In the last decade immigration has been one of the clubs conservative politicians use to beat up political opponents.  Now that conservatives have basically taken over many of the smaller states, they are passing harsh immigration laws.  Georgia  passed a really tough immigration law that takes effect on July 1 that is basically causing many of the farmworkers in the State to leave.   As a result farmers in Georgia had only about 1/2 to 2/3 the labor available they normally need during the May/June harvest period.  The farmers estimate they lost about $300 million because they did not have enough labor.  The Governor of Georgia who signed the bill into law suggested that Parolee's would take those newly available jobs (Right - parolees are going to voluntarily do hard physical labor all day in the hot sun).  Here is my prediction.  There is little that is more important to conservatives than letting people make money, so Georgia's law will be amended to become relatively toothless and then Georgia's conservatives will be keeping mum about immigration, or find a way to say Democrats caused the states economic problems.  I just have to wonder why they couldn't take a couple minutes before they passed the law to question the wisdom of their emotional beliefs, to think and do some research about the consequences of their actions.  In the last decade every time the topic of immigration came up farmers or other people who actually know what immigrants do would point out migratory labor does the dirty work no one else is hungry enough to do.  But conservatives don't seem capable of hearing voices that contradict their ideology.
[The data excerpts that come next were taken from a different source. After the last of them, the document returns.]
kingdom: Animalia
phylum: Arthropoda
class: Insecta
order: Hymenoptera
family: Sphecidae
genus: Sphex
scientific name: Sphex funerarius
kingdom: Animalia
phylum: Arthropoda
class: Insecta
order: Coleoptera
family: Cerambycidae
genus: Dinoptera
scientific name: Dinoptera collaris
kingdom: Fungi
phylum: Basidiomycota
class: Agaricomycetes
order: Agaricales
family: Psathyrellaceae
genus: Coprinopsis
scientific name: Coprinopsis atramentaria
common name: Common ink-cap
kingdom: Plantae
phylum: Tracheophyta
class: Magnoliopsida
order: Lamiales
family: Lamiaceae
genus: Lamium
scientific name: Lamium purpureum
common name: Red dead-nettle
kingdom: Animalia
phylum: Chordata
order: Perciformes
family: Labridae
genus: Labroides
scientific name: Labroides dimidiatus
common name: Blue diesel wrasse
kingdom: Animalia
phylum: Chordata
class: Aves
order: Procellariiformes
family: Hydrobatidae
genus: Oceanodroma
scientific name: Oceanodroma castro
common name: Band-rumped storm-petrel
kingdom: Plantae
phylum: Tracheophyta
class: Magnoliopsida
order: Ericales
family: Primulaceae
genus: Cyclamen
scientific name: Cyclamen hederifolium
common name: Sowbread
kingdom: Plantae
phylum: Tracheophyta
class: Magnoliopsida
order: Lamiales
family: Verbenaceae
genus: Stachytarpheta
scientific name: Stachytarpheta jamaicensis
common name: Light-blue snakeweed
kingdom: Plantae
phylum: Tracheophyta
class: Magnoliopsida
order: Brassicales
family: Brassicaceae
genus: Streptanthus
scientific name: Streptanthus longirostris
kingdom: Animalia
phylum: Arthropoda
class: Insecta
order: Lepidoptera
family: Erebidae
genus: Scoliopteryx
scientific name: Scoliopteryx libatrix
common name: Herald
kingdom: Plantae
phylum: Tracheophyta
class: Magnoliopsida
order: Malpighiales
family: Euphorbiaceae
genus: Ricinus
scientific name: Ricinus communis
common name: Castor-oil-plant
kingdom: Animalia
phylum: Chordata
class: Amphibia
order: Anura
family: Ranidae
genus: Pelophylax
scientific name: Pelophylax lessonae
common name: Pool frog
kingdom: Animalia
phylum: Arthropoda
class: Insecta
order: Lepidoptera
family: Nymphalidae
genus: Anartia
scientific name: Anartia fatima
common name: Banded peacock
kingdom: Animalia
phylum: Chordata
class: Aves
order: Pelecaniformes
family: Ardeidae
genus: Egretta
In 1863 Republican President Abraham Lincoln freed the slaves.  Yet in my lifetime Republicans are consistently the last to get on board with civil rights issues.  The fought the 1963 Civil Rights Act tooth and nail.  They railed against equal rights for women.  The last decade they have been firing people up about saving marriage by not letting gays get married, but never stopping to think exactly how a gay couples marriage negatively impacts anyone else.  For the longer term that battle is probably over - in the Prop 8 case in California the Conservatives had to actually put on evidence showing gay marriage harmed society in some way - and suddenly discovered they had none.  Strongly held emotional belief doesn't cut it as evidence in Federal Court.  The proponents of Prop 8 still think they may get the extremely conservative current Supreme Court to reverse the trial courts decision.   But I don't think even this Supreme Court will be able to find a way to protect this particular Conservative ideology.  They may be Conservative but they are lawyers who have devoted their entire life to the distinction between evidence and belief.


In another couple decades Conservatives will be standing up on the floor of Congress making self righteous speeches in support the right of gays to be treated like everyone else.  Much as they now support racial equality, or womens rights.  I just wish they could pause from time to time to really critically exam their ideology to see if it makes sense before they start manning the political barriers for decades long fights.